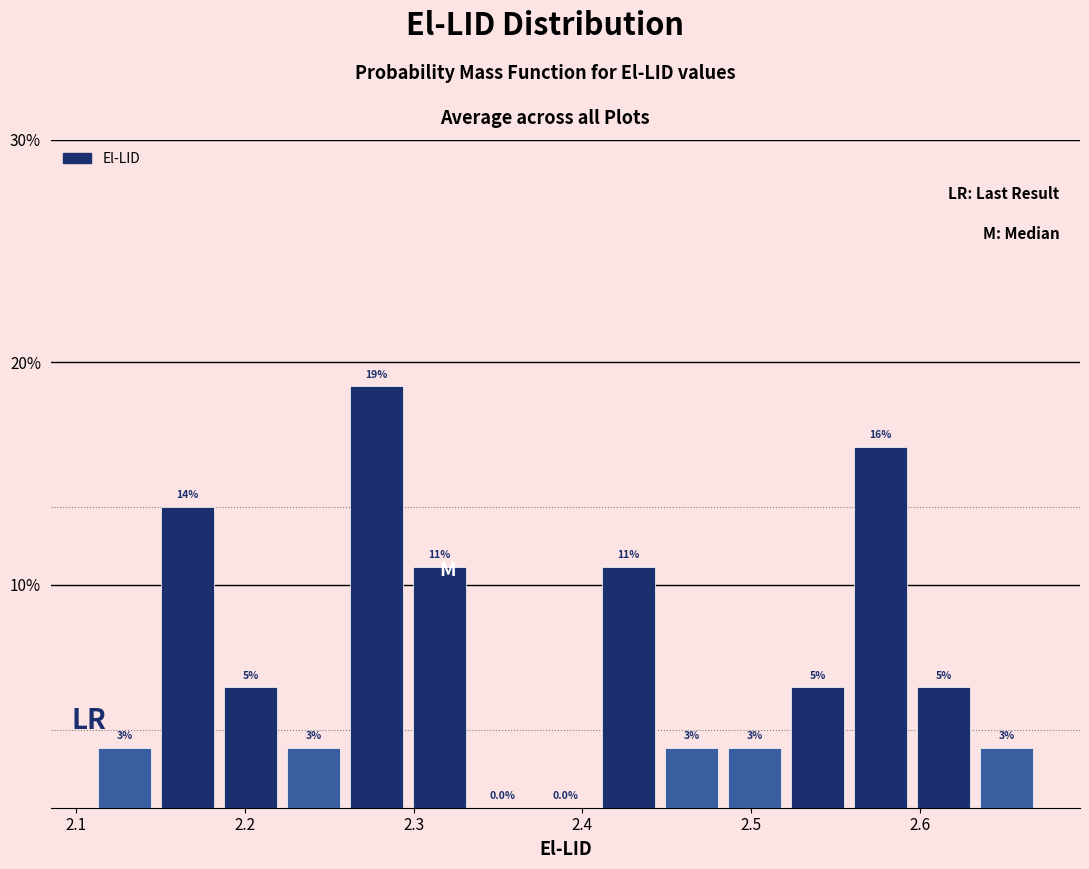

Around what value on the x-axis is the tallest bar? Give the approximate position of its centre, as read against the axis.

2.28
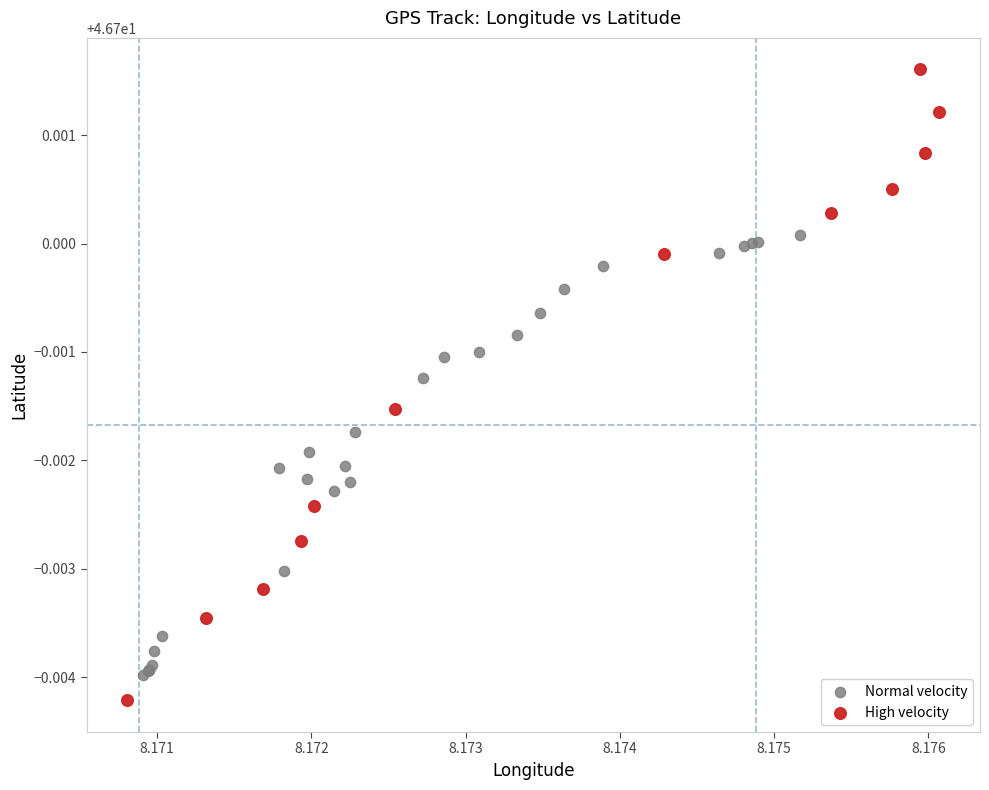

Which series contains the highest Y value?

High velocity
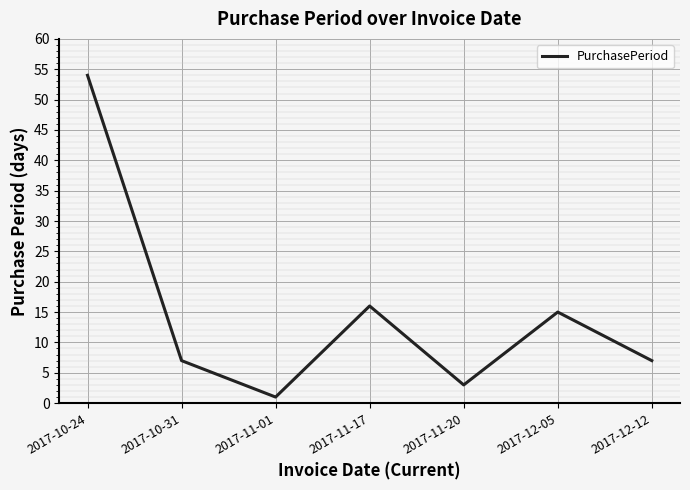

At which category does the data reach its first local peak?

2017-11-17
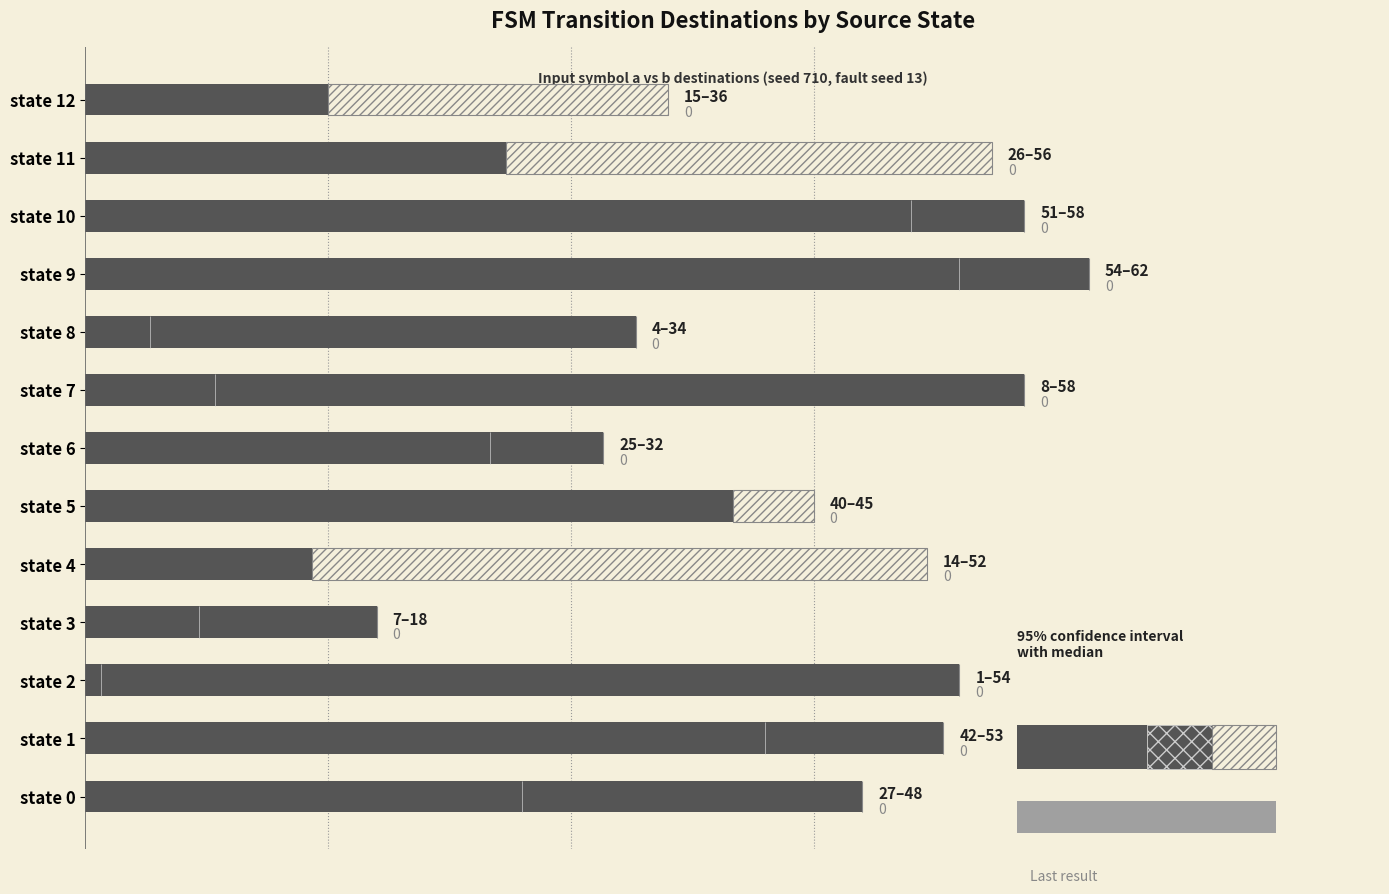

What is the spread (max minus min) of values at 60?

32.0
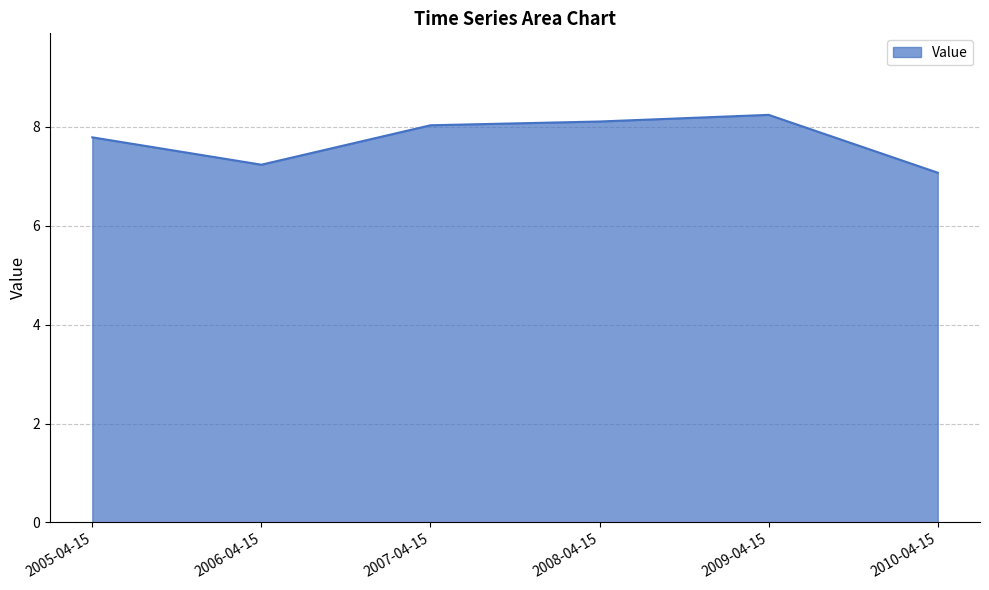

Read the value at 2008-04-15.

8.1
######
DIRECTIONS
In the rows above, substitute "range" for "spread" and change nothing else. Write out every row again without the pictures.

ANSWER FOR THE TASK
Around what value on the x-axis is the tallest bar? Give the approximate position of its centre, as read against the axis.

2.28

Which series contains the highest Y value?

High velocity

At which category does the data reach its first local peak?

2017-11-17

What is the range (max minus min) of values at 60?

32.0

Read the value at 2008-04-15.

8.1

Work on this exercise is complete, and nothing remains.